My rule of thumb from the past experiences is that if you demand a 99.9% uptime for your own systems and you have an in-house auth, then that auth system must have 99.99% reliability. If you are serving auth for OTHERS, then you have a system that can absolutely never be down, and at that point five nines becomes a baseline requirement.
Auth is a critical path component. If your service is in the critical path in both reliability and latency[ß] for third parties, then every one of your failures is magnified by the number of customers getting hit by it.
ß: The current top-voted comment thread includes a mention that latency and response time should also be part of an SLA concern. I agree. For any hot-path system you must be always tracking the latency distribution, both from the service's own viewpoint AND from the point of view of the outside world. The typically useful metrics for that are p95, p99, p999 and max. Yes, max is essential to include: you want to always know what was the worst experience someone/something had during any given time window.

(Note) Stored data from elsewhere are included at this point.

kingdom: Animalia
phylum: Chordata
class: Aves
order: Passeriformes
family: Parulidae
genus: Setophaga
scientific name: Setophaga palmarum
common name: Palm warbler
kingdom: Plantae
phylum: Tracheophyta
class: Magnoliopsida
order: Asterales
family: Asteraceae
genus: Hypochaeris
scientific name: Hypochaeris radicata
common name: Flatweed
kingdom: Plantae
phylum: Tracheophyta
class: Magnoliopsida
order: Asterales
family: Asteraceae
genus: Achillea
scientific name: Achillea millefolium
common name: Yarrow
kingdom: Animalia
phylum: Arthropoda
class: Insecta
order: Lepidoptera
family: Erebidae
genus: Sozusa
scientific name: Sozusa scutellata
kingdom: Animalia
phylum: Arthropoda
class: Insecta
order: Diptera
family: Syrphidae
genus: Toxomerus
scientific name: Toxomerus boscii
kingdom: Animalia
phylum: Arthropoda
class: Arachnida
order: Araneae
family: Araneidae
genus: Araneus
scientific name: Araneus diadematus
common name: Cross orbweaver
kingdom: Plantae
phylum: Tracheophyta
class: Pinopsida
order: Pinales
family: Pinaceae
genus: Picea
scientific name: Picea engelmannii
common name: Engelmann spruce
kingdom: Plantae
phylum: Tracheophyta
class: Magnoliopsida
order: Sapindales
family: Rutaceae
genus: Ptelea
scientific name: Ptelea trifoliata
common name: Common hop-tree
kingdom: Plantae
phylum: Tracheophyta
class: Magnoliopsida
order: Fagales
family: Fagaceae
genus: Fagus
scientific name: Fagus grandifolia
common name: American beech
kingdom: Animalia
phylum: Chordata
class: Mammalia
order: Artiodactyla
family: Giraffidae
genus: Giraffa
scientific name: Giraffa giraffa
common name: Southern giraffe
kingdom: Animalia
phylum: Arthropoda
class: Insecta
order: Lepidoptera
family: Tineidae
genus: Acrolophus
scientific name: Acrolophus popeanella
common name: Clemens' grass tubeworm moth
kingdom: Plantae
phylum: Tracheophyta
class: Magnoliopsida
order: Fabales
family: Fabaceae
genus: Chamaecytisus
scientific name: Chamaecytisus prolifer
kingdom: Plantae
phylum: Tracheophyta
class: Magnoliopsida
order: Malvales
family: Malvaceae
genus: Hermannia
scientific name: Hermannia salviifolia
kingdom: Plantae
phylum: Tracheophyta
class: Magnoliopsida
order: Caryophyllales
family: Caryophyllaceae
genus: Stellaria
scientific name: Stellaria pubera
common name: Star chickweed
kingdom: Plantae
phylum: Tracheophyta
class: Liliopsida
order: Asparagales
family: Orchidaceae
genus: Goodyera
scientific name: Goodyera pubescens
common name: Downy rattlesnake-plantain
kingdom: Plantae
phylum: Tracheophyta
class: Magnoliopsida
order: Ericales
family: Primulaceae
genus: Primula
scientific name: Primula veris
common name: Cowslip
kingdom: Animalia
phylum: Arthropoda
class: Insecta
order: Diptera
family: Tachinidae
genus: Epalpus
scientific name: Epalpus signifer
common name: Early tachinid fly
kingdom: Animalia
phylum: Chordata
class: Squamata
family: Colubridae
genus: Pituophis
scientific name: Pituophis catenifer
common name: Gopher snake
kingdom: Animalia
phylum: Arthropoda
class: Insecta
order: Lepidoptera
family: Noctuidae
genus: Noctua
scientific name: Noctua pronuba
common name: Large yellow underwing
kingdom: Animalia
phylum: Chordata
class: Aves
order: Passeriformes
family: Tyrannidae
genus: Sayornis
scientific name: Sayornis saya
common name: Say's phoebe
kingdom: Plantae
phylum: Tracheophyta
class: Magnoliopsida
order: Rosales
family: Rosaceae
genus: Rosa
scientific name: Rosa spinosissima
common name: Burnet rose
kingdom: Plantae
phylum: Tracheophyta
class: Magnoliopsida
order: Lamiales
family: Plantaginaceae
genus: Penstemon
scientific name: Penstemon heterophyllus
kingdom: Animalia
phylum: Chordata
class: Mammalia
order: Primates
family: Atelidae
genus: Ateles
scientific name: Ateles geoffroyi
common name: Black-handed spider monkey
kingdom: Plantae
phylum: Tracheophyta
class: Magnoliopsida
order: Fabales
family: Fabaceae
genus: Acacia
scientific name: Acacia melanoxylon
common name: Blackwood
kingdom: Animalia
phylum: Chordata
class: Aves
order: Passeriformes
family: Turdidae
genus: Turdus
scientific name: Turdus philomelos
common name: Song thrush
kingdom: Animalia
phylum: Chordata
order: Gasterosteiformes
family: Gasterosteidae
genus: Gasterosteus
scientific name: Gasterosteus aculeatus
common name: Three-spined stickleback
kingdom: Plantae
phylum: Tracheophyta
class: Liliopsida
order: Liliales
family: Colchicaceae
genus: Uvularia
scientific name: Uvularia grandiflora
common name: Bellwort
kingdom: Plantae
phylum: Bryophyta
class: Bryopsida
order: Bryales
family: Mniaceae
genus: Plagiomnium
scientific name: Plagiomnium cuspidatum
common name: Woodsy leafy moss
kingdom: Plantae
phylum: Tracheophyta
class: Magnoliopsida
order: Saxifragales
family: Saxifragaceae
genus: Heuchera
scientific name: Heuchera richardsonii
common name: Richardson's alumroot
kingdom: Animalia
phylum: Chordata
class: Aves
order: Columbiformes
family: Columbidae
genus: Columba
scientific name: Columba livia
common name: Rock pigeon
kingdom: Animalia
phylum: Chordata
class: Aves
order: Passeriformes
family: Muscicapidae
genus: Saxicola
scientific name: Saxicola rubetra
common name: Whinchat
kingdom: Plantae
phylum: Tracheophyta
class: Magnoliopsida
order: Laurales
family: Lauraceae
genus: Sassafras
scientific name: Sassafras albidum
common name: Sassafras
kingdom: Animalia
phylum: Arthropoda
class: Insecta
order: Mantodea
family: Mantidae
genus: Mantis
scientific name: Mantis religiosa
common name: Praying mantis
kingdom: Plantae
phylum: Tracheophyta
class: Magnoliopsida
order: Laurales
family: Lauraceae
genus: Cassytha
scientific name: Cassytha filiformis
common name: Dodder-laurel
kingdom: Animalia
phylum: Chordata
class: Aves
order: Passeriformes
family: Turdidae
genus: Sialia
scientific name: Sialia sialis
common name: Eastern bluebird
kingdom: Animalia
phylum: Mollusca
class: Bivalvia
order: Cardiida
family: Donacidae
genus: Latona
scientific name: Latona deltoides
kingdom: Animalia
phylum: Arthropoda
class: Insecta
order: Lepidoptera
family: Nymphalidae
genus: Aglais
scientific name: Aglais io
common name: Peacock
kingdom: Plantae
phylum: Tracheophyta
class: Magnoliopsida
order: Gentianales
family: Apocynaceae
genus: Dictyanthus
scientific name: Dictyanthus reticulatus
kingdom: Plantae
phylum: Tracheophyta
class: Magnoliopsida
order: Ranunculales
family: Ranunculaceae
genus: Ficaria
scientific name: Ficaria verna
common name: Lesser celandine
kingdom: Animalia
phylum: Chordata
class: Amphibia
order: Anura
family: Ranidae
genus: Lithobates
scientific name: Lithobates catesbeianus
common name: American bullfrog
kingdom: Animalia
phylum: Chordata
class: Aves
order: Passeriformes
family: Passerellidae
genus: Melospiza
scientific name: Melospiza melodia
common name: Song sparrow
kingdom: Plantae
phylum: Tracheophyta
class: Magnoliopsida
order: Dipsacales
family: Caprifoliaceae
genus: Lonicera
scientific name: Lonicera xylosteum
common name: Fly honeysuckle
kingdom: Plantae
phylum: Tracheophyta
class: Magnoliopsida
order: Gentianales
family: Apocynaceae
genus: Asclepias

All of those significantly influence the response capability in a way which makes tracking latency next to useless. Maybe there is something we can be doing though. In more than a couple scenarios we do have tracking in place, metrics, and alerting, it just doesn't end up in our SLA.
Funnily enough, looking through your itemisation I spot two groups that would each benefit from their own kinds of latency monitoring. End location and internet connectivity of the client go into the first. Third-party providers go into the second.
For the first, you'd need to have your own probes reporting from the most actively used networks and locations around the world - that would give you a view into the round-trip latency per major network path. For the second, you'd want to track the time spent between the steps that you control - which in turn would give you a good view into the latency-inducing behaviour of the different third-party providers. Neither are SLA material but they certainly would be useful during enterprise contract negotiations. (Shooting impossible demands down by showing hard data tends to fend off even the most obstinate objections.)
User-agent and bespoke integrations/workflows are entirely out of your hands, and I agree it's useless to try to measure latency for them specifically.
Disclaimer: I have worked with systems where the internal authX roundtrip has to complete within 1ms, and the corresponding client-facing side has to complete its response within 3ms.